Stored data:
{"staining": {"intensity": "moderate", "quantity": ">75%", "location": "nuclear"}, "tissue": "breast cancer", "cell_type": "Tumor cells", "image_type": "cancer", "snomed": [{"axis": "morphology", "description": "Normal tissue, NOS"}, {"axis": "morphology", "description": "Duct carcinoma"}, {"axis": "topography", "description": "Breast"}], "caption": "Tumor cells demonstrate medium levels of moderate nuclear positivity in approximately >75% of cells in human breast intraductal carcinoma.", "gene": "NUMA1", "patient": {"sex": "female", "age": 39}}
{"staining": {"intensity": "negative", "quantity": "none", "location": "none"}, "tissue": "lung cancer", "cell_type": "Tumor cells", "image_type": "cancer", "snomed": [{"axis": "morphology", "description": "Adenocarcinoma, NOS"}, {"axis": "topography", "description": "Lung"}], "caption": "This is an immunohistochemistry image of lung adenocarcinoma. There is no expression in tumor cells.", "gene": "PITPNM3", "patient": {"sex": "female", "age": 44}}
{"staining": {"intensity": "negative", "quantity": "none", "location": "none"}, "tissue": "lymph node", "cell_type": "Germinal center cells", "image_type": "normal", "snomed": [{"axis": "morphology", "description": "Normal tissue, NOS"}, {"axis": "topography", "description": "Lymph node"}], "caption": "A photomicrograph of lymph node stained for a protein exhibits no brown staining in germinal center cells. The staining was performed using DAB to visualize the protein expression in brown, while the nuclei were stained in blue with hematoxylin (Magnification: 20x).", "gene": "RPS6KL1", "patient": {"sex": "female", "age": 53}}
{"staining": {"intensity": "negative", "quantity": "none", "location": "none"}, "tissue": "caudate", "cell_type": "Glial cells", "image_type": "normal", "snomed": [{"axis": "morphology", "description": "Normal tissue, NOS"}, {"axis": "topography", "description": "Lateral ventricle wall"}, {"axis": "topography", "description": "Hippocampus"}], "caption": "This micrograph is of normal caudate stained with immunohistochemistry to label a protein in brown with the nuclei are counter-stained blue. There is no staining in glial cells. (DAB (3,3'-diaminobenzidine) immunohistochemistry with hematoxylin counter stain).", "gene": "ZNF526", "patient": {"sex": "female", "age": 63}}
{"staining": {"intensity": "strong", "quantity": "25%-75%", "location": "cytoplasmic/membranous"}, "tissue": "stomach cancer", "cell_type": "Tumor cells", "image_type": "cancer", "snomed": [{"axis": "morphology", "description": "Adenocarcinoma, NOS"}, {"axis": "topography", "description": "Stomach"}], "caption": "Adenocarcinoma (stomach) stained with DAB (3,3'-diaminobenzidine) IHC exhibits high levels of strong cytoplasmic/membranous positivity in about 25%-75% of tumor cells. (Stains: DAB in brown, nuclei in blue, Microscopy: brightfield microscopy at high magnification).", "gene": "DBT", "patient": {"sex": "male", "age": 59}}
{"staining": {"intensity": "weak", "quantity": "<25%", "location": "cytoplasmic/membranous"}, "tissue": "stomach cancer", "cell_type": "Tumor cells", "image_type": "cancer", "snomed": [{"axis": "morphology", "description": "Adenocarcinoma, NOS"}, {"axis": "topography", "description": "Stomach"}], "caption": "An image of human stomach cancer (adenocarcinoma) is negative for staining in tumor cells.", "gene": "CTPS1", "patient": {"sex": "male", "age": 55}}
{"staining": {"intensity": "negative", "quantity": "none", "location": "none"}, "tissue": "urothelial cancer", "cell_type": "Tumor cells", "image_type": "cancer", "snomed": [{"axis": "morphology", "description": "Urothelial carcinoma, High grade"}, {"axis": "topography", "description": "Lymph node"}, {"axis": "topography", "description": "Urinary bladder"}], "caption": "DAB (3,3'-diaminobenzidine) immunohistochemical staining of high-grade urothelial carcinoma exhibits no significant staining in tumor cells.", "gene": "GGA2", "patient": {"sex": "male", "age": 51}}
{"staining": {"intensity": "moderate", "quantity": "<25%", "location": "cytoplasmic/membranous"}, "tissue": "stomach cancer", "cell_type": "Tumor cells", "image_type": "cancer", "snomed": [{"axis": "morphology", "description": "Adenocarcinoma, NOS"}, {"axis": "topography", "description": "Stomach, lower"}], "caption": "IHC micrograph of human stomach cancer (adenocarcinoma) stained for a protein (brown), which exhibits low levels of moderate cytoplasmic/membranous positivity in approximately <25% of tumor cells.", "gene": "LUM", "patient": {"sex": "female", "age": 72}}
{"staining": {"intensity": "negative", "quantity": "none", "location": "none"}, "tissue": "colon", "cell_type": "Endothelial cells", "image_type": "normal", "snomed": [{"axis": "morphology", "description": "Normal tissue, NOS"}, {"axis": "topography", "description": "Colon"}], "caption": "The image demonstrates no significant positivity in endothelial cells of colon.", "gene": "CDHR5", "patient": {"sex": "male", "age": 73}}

Aim of the exercise: Copy out every line of the data where the word "significant" occurs.

Solved problem:
{"staining": {"intensity": "negative", "quantity": "none", "location": "none"}, "tissue": "urothelial cancer", "cell_type": "Tumor cells", "image_type": "cancer", "snomed": [{"axis": "morphology", "description": "Urothelial carcinoma, High grade"}, {"axis": "topography", "description": "Lymph node"}, {"axis": "topography", "description": "Urinary bladder"}], "caption": "DAB (3,3'-diaminobenzidine) immunohistochemical staining of high-grade urothelial carcinoma exhibits no significant staining in tumor cells.", "gene": "GGA2", "patient": {"sex": "male", "age": 51}}
{"staining": {"intensity": "negative", "quantity": "none", "location": "none"}, "tissue": "colon", "cell_type": "Endothelial cells", "image_type": "normal", "snomed": [{"axis": "morphology", "description": "Normal tissue, NOS"}, {"axis": "topography", "description": "Colon"}], "caption": "The image demonstrates no significant positivity in endothelial cells of colon.", "gene": "CDHR5", "patient": {"sex": "male", "age": 73}}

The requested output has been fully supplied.